Pinter's "A Book of Abstract Algebra" defines a ring $A$ stipulating the following $3$ axioms:
- $A$ with addition alone is an abelian group.
- Multiplication is associative.
- Multiplication is distributive over addition.
I am a little confused as to why the third axiom is needed. Doesn't axiom $1$ naturally lead to $3$? Consider the following example:
$(a \circ_+ b)^5 = (a\circ_+ b) \circ_+ (a\circ_+ b) \circ_+ (a\circ_+ b) \circ_+ (a\circ_+ b) \circ_+ (a\circ_+ b)$
Because the operation of addition is an abelian group, the above statement is equal to:
$a^5 \circ_+ b^5$
if we simply move the notation around…doesn't this read just like:
$5(a\circ_+ b)=5(a) \circ_+ 5(b)$ …which could be generalized to any number.
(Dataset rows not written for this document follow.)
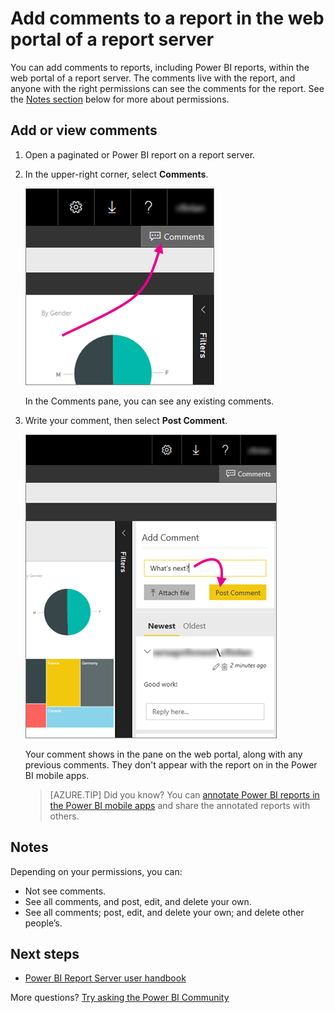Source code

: <properties
    pageTitle="Add comments to a report in the web portal of a report server"
   description="Learn how to add comments to a Power BI or a paginated report on a Power BI Report Server or SQL Server Reporting Services report server."
   services="powerbi"
   documentationCenter=""
   authors="maggiesMSFT"
   manager="erikre"
   backup=""
   editor=""
   tags=""
   qualityFocus="no"
   qualityDate=""/>
<tags
   ms.service="powerbi"
   ms.devlang="NA"
   ms.topic="article"
   ms.tgt_pltfrm="NA"
   ms.workload="powerbi"
   ms.date="09/12/2017"
   ms.author="maggies"/>

# Add comments to a report in the web portal of a report server

You can add comments to reports, including Power BI reports, within the web portal of a report server. The comments live with the report, and anyone with the right permissions can see the comments for the report. See the [Notes section](reportserver-add-comments.md#notes) below for more about permissions.

## Add or view comments

1. Open a paginated or Power BI report on a report server.

2. In the upper-right corner, select **Comments**.

    ![Select Comments](media/reportserver-add-comments/report-server-web-portal-comments-button.png)

    In the Comments pane, you can see any existing comments.

3. Write your comment, then select **Post Comment**.

    ![Post Comment](media/reportserver-add-comments/report-server-web-portal-comments-pane.png)

    Your comment shows in the pane on the web portal, along with any previous comments. They don't appear with the report on in the Power BI mobile apps.

    > [AZURE.TIP] Did you know? You can [annotate Power BI reports in the Power BI mobile apps](powerbi-mobile-annotate-and-share-a-tile-from-the-iphone-app.md) and share the annotated reports with others.

## Notes

Depending on your permissions, you can:

- Not see comments.
- See all comments, and post, edit, and delete your own.
- See all comments; post, edit, and delete your own; and delete other people’s.

## Next steps

- [Power BI Report Server user handbook](reportserver-user-handbook-overview.md)  

More questions? [Try asking the Power BI Community](https://community.powerbi.com/)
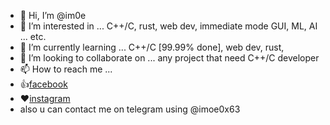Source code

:- 👋 Hi, I’m @im0e
- 👀 I’m interested in ... C++/C, rust, web dev, immediate mode GUI, ML, AI ... etc.
- 🌱 I’m currently learning ... C++/C [99.99% done], web dev, rust, 
- 💞️ I’m looking to collaborate on ... any project that need C++/C developer
- 📫 How to reach me ... 
- 👍[facebook](https://www.facebook.com/muhammed.salih.37266/)
- ❤️[instagram](https://www.instagram.com/imoe0x63/?hl=en)
-   also u can contact me on telegram using @imoe0x63

<!---
im0e/im0e is a ✨ special ✨ repository because its `README.md` (this file) appears on your GitHub profile.
You can click the Preview link to take a look at your changes.
--->
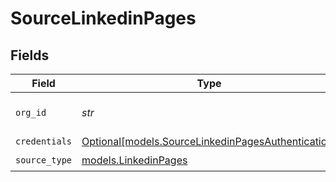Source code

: # SourceLinkedinPages


## Fields

| Field                                                                                                | Type                                                                                                 | Required                                                                                             | Description                                                                                          | Example                                                                                              |
| ---------------------------------------------------------------------------------------------------- | ---------------------------------------------------------------------------------------------------- | ---------------------------------------------------------------------------------------------------- | ---------------------------------------------------------------------------------------------------- | ---------------------------------------------------------------------------------------------------- |
| `org_id`                                                                                             | *str*                                                                                                | :heavy_check_mark:                                                                                   | Specify the Organization ID                                                                          | 123456789                                                                                            |
| `credentials`                                                                                        | [Optional[models.SourceLinkedinPagesAuthentication]](../models/sourcelinkedinpagesauthentication.md) | :heavy_minus_sign:                                                                                   | N/A                                                                                                  |                                                                                                      |
| `source_type`                                                                                        | [models.LinkedinPages](../models/linkedinpages.md)                                                   | :heavy_check_mark:                                                                                   | N/A                                                                                                  |                                                                                                      |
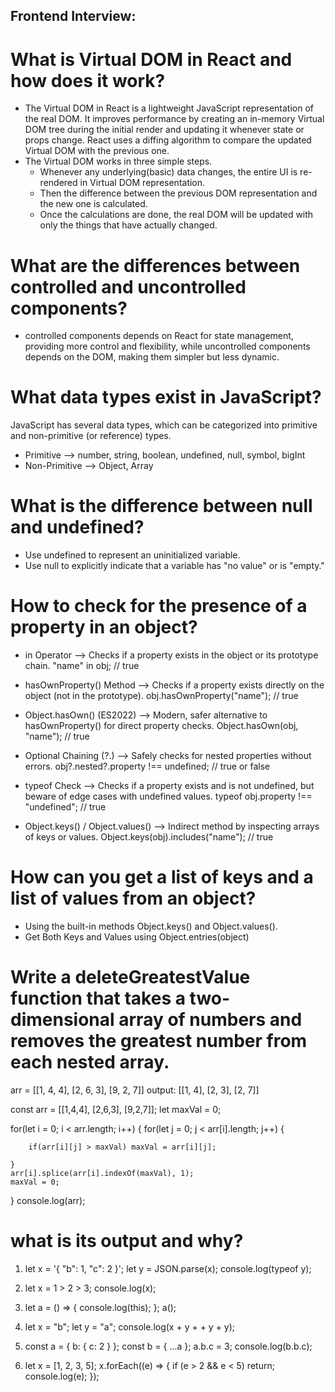 ## Frontend Interview:

# What is Virtual DOM in React and how does it work?

- The Virtual DOM in React is a lightweight JavaScript representation of the real DOM. It improves performance by creating an in-memory Virtual DOM tree during the initial render and updating it whenever state or props change. React uses a diffing algorithm to compare the updated Virtual DOM with the previous one.
- The Virtual DOM works in three simple steps.
  - Whenever any underlying(basic) data changes, the entire UI is re-rendered in Virtual DOM representation.
  - Then the difference between the previous DOM representation and the new one is calculated.
  - Once the calculations are done, the real DOM will be updated with only the things that have actually changed.

# What are the differences between controlled and uncontrolled components?

- controlled components depends on React for state management, providing more control and flexibility, while uncontrolled components depends on the DOM, making them simpler but less dynamic.                                   

# What data types exist in JavaScript? 

JavaScript has several data types, which can be categorized into primitive and non-primitive (or reference) types.
- Primitive --> number, string, boolean, undefined, null, symbol, bigInt
- Non-Primitive --> Object, Array

# What is the difference between null and undefined? 

- Use undefined to represent an uninitialized variable.
- Use null to explicitly indicate that a variable has "no value" or is "empty."

# How to check for the presence of a property in an object? 

- in Operator --> Checks if a property exists in the object or its prototype chain.
"name" in obj; // true

- hasOwnProperty() Method --> Checks if a property exists directly on the object (not in the prototype).
obj.hasOwnProperty("name"); // true

- Object.hasOwn() (ES2022) --> Modern, safer alternative to hasOwnProperty() for direct property checks.
Object.hasOwn(obj, "name"); // true

- Optional Chaining (?.) --> Safely checks for nested properties without errors.
obj?.nested?.property !== undefined; // true or false

- typeof Check --> Checks if a property exists and is not undefined, but beware of edge cases with undefined values.
typeof obj.property !== "undefined"; // true

- Object.keys() / Object.values() --> Indirect method by inspecting arrays of keys or values.
Object.keys(obj).includes("name"); // true

# How can you get a list of keys and a list of values from an object? 

- Using the built-in methods Object.keys() and Object.values().
- Get Both Keys and Values using Object.entries(object)

# Write a deleteGreatestValue function that takes a two-dimensional array of numbers and removes the greatest number from each nested array. 
arr = [[1, 4, 4], [2, 6, 3], [9, 2, 7]]
output: [[1, 4], [2, 3], [2, 7]]

const arr = [[1,4,4], [2,6,3], [9,2,7]];
let maxVal = 0;

for(let i = 0; i < arr.length; i++) {
    for(let j = 0; j < arr[i].length; j++) {

        if(arr[i][j] > maxVal) maxVal = arr[i][j];
        
    }
    arr[i].splice(arr[i].indexOf(maxVal), 1);
    maxVal = 0;
}
console.log(arr);

# what is its output and why?

1. let x = '{ "b": 1, "c": 2 }'; 
let y = JSON.parse(x); 
console.log(typeof y); 

2. let x = 1 > 2 > 3; 
console.log(x); 

3. let a = () => { 
  console.log(this); 
}; 
a(); 

4. let x = "b"; 
let y = "a"; 
console.log(x + y + + y + y); 

5. const a = { b: { c: 2 } }; 
const b = { ...a }; 
a.b.c = 3; 
console.log(b.b.c); 

6. let x = [1, 2, 3, 5]; 
x.forEach((e) => { 
  if (e > 2 && e < 5) return; 
  console.log(e); 
}); 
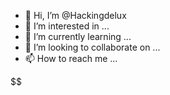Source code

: - 👋 Hi, I’m @Hackingdelux
- 👀 I’m interested in ...
- 🌱 I’m currently learning ...
- 💞️ I’m looking to collaborate on ...
- 📫 How to reach me ...

<!---
Hackingdelux/Hackingdelux is a ✨ special ✨ repository because its `README.md` (this file) appears on your GitHub profile.
You can click the Preview link to take a look at your changes.
--->
$$
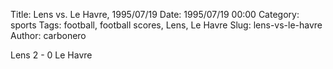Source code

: Title: Lens vs. Le Havre, 1995/07/19
Date: 1995/07/19 00:00
Category: sports
Tags: football, football scores, Lens, Le Havre
Slug: lens-vs-le-havre
Author: carbonero


Lens 2 - 0 Le Havre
From this explanation, it seems that multiplication's distributive property over addition is already baked into the system without the need to specify it.
What am I missing / incorrectly concluding? Cheers~
Best Answer
You're conflating exponentiation notation in the context with rings with exponentiation notation in the context of (non-abelian) groups: when we're working in a ring, "$a^n$" (for $a$ an element of the ring and $n\in\mathbb{N}$) denotes the multplicative expression $$a\times...\times a\quad\mbox{ ($n$ times)}.$$ In particular, we have $$(a+b)^5=(a+b)\times (a+b)\times (a+b)\times (a+b)\times (a+b)$$ (and not "$(a+b)+(a+b)+(a+b)+(a+b)+(a+b)$" as in your post).
The point is that we have two different operations at play on the right hand side. Because of this, we can't really use the commutativity of "$+$" since we have to "get around" the multiplication $\times$ somehow.
Note that $(3)$ is the only axiom which tells you how $+$ and $\times$ relate; in the absence of $(3)$, we would be able to just "glue together" an abelian group operation and an associative operation on a set to get a ring. For example, look at $\mathbb{Z}$ and - switching to unambiguous notation now - let both $\circ_+$ and $\circ_\times$ be the usual addition $+$. This is clearly not a ring, since it satisfies $(1\circ_+1)\circ_\times 1=3$ but $(1\circ_\times 1)\circ_+(1\circ_\times 1)=4$, but it satisfies axioms $(1)$ and $(2)$ from your list.